> _The problem_:
Reproduce these lines without any change, starting with the line that contains "genus: Urochloa" and going on through the end of the items.

[Recorded data]
-*-*-

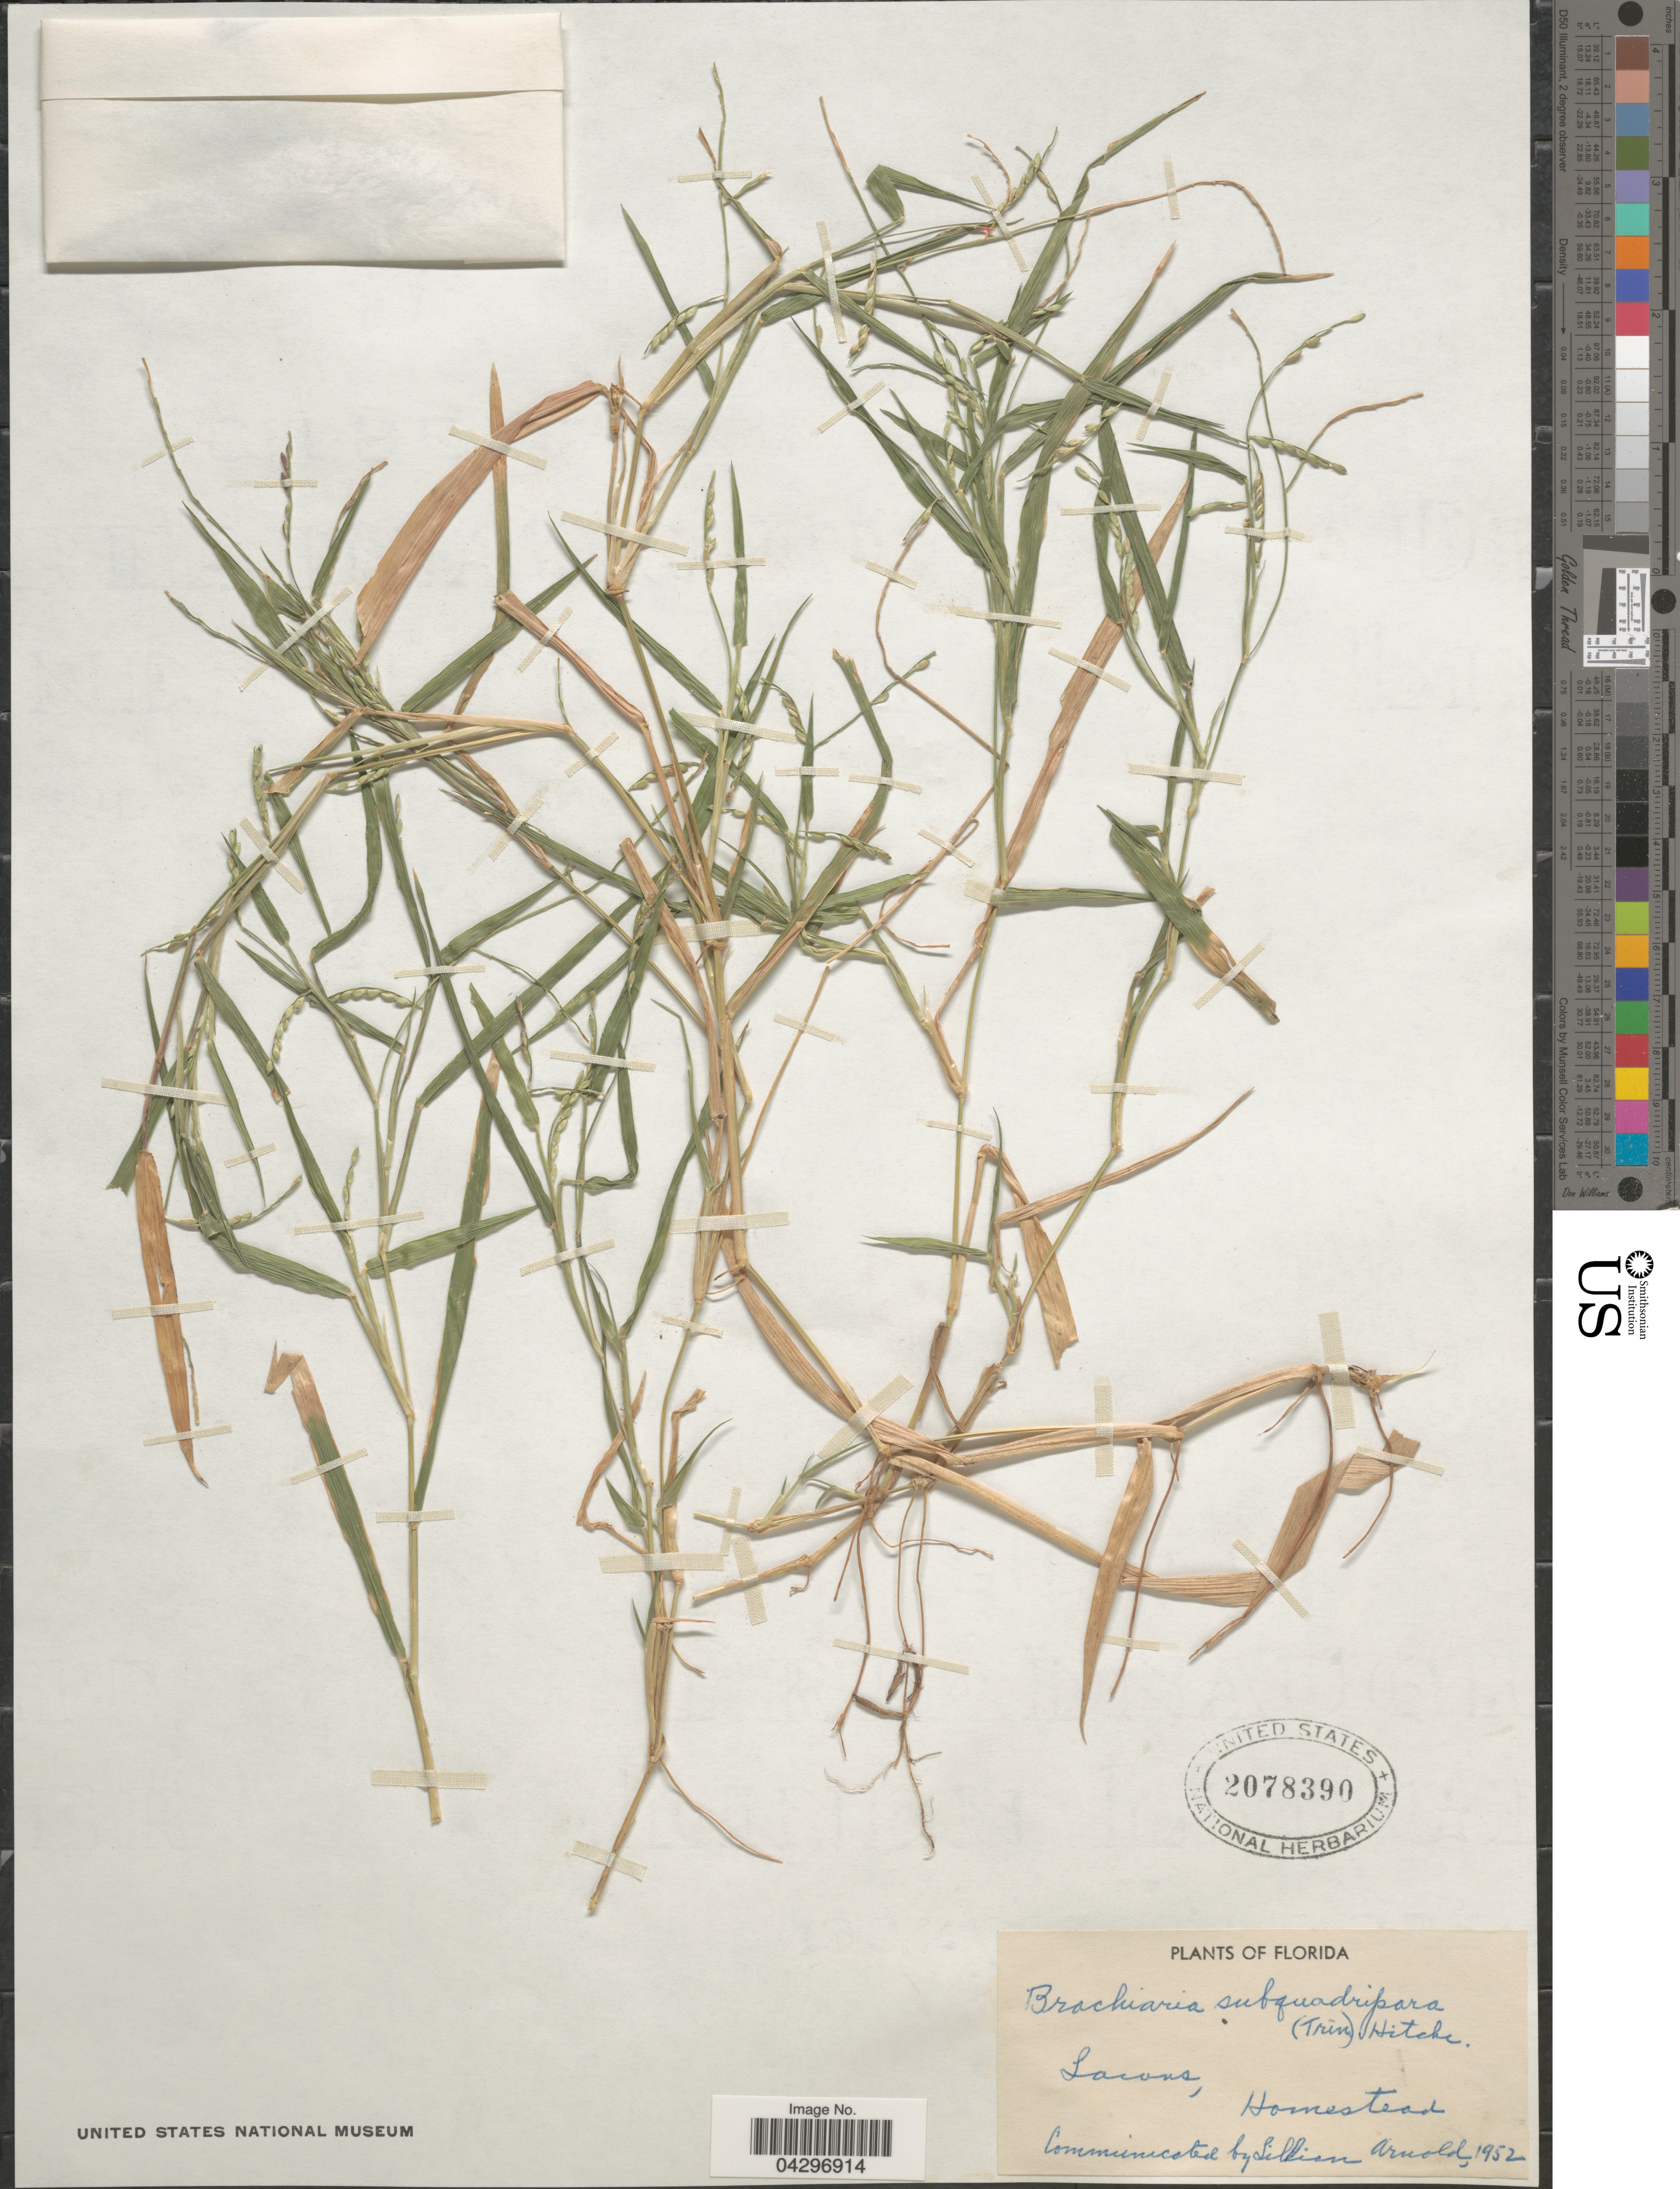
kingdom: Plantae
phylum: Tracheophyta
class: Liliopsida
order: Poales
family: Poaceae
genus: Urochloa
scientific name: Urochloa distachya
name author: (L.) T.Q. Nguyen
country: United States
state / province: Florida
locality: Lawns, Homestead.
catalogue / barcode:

-*-*-

> _Solution to this exercise_:
genus: Urochloa
scientific name: Urochloa distachya
name author: (L.) T.Q. Nguyen
country: United States
state / province: Florida
locality: Lawns, Homestead.
catalogue / barcode:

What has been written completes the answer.